Problem set
**1)** Restate the paragraph beginning "McKinsey recommends using a simple segmentation grid" from the article on Value at Risk in collections as a short bulleted list that keeps its main facts.
**2)** Pick up the article on Value at Risk in collections after its final sentence and continue it.

━━━ Excerpt to read

If rising or uncomfortable high Days Sales Outstanding is the measurable presenting symptom in a credit control department, Value at Risk is the tool in triaging collections patients and prioritising them for treatment.
Value at Risk and Value in Dispute is the measurable and rational basis for customer segmentation. All the way along, and in each ageing bucket, from 30 to 60 to 90 days, identifying and ordering customers by Value at Risk or in Dispute can steer your credit operations tactically.
This is logical, but it is also a critical factor that helps Credit manager stay sane and retain control in our current climate. Here is why.
The ongoing issues caused by remote working or hybrid remote working are causing Collections teams to witness a diminishing RPC rate. Customers are harder to locate by phone, and so Right Person Contacted first time is difficult to achieve. When around 80-90% of your Collections customers are not available on usual contact numbers the first time you call, how do you prioritise those on who? You will spend the extra time in skip tracing?
The first segmentation factor is not valuable, but this is paired with analysis of past cases to predict the probability of self-healing- i.e., identifying those customers that typically respond to letters and pay eventually, if late, without the more direct intervention of telephone calls.
Skiptracing in itself can involve reaching out to colleagues of the primary contact who may alert that person of your intention to reach them. It does not necessarily, though, do anything positive for customer relations.
Advice from McKinsey and Co.
McKinsey recommends using a simple segmentation grid: plotting the likelihood of self-healing on a scale from low to high on the x-axis, against the Value at Risk on the y-axis. These with a high likelihood or track record of self-healing and high value at risk are the obvious place to start.
This is key because you will know better what this axis alone cannot tell you – whether the lower value but not yet so high likelihood customers are also frequent orderers, with a high lifetime value. One customer with a high-value overdue invoice for one-off or infrequent orders may not be as vital to your corporate turnover as your loyal, long-standing customer that makes frequent orders. These may be your bread and butter customers.
So Value at risk is not a means of segmentation on its own, without further consideration of :
A) likelihood to self heal or pay by responding to reminders letters; and
B) customer lifetime value or amount spent in the past year.
AI or Experience?
While it may be possible to use an algorithm to present this information or to use Artificial Intelligence (the application of algorithms to data), a skilled and qualified Credit Management professional will be able to discern this themselves. We can all benefit from logical methodologies, but taking away the skill, art and customer understanding built up over time by Collections managers would devalue the role.

━━━━━━
━━━ Source material

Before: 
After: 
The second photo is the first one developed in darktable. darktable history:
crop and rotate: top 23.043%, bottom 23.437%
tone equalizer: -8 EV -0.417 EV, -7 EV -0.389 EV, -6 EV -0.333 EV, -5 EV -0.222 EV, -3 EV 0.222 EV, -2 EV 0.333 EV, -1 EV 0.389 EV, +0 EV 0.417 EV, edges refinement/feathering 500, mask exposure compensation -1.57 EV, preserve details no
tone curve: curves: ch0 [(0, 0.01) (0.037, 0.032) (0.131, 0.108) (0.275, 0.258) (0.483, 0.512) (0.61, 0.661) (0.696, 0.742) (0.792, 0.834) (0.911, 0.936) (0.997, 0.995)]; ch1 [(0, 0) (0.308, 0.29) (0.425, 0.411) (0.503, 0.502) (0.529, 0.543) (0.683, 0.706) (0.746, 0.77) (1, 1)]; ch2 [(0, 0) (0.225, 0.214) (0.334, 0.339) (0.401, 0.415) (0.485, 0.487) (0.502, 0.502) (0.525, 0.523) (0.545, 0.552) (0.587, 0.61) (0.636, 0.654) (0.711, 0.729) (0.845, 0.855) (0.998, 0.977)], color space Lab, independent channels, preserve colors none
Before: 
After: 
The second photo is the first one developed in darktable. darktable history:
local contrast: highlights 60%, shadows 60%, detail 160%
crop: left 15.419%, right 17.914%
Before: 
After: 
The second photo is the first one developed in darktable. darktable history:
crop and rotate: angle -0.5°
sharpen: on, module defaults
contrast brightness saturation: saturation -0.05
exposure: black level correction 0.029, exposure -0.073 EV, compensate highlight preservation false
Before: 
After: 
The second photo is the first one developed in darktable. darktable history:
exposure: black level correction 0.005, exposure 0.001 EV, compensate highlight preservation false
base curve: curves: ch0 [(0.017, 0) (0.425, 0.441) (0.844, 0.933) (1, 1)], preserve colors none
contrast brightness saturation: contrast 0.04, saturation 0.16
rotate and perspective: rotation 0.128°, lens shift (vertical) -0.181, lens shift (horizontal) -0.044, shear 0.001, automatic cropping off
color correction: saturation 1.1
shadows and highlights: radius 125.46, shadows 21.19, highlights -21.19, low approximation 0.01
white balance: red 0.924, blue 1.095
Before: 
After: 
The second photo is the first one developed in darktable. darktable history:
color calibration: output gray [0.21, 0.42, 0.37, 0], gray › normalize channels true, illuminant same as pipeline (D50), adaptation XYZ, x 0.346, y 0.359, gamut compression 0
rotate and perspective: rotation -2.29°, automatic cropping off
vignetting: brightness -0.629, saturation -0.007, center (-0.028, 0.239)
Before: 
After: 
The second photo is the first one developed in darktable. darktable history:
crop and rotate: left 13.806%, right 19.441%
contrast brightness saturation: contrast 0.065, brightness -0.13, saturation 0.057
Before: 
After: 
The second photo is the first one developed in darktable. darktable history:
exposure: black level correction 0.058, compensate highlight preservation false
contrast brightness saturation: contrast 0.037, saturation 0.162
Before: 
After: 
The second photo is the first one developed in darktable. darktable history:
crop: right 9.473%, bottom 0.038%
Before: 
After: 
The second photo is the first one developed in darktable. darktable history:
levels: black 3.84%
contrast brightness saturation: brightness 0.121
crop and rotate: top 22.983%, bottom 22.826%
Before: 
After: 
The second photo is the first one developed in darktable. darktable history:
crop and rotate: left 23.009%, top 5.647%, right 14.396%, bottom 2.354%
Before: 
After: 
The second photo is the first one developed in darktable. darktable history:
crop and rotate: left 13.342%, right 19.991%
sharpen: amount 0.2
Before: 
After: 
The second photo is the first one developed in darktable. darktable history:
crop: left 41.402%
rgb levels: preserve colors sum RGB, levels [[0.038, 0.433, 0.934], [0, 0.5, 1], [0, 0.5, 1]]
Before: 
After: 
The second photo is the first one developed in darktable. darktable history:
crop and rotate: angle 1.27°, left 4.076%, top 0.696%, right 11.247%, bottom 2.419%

━━━━━━

Results in order
**1)**
- McKinsey recommends a simple segmentation grid.
- X-axis: likelihood of self-healing, from low to high.
- Y-axis: Value at Risk.
- Start with customers who have both a high likelihood or track record of self-healing and a high Value at Risk.

**2)**
Intelligent machines in the hands of unskilled Credit Managers
I completely endorse the Mckinsey approach: simple, logical and a springboard for prioritised action. I don’t believe that AI should be used to replace the kill of a professional, enabling companies to farm out collections to third party suppliers offshore or to unskilled workers in-house who are expected to follow the rules without question.
We work closely with the Chartered Institute of Credit Management in the UK, and I often hear with young recruits who blossom from CICM training. Our software is designed to support credit management professionals but not to replace them.
Empowered to Succeed
Seasoned fellows of the CICM and newly qualifying professionals alike see our software’s immense value in the Collections process. This is mainly by virtue of the ample supply of data it bestows and the searchable, sortable, downloadable nature of that data as it is presented in the UI (on-screen in the user interface).
We here at Data Interconnect often hear from our users how much satisfaction and success they derived from applying the data in the system intelligently. It is not so much that it makes them better at their jobs: it makes them;
- More efficient, with easier access to more granular data;
- More available to model that data, due to time saved in gathering that data and preparing letters;
- More confident in the way they approach their work, how they prioritise, how they can visually represent their logic; and
- More satisfied that they have done a good job, made the right decisions, and achieved good outcomes in consequence.
Back to the frontline
Segmentation of creditors by Value at Risk is a powerful tool for cutting through the daily frustration of difficulty obtaining the right person to contact and reassuring colleagues that contacts for skiptracing have been prioritised carefully.
While hybrid home working and office working models persist, I feel great empathy with the Credit Collections managers out there struggling to get past the IVR machine or virtual receptionist that guards employee telephone numbers like Beefeaters guard the Crown Jewels.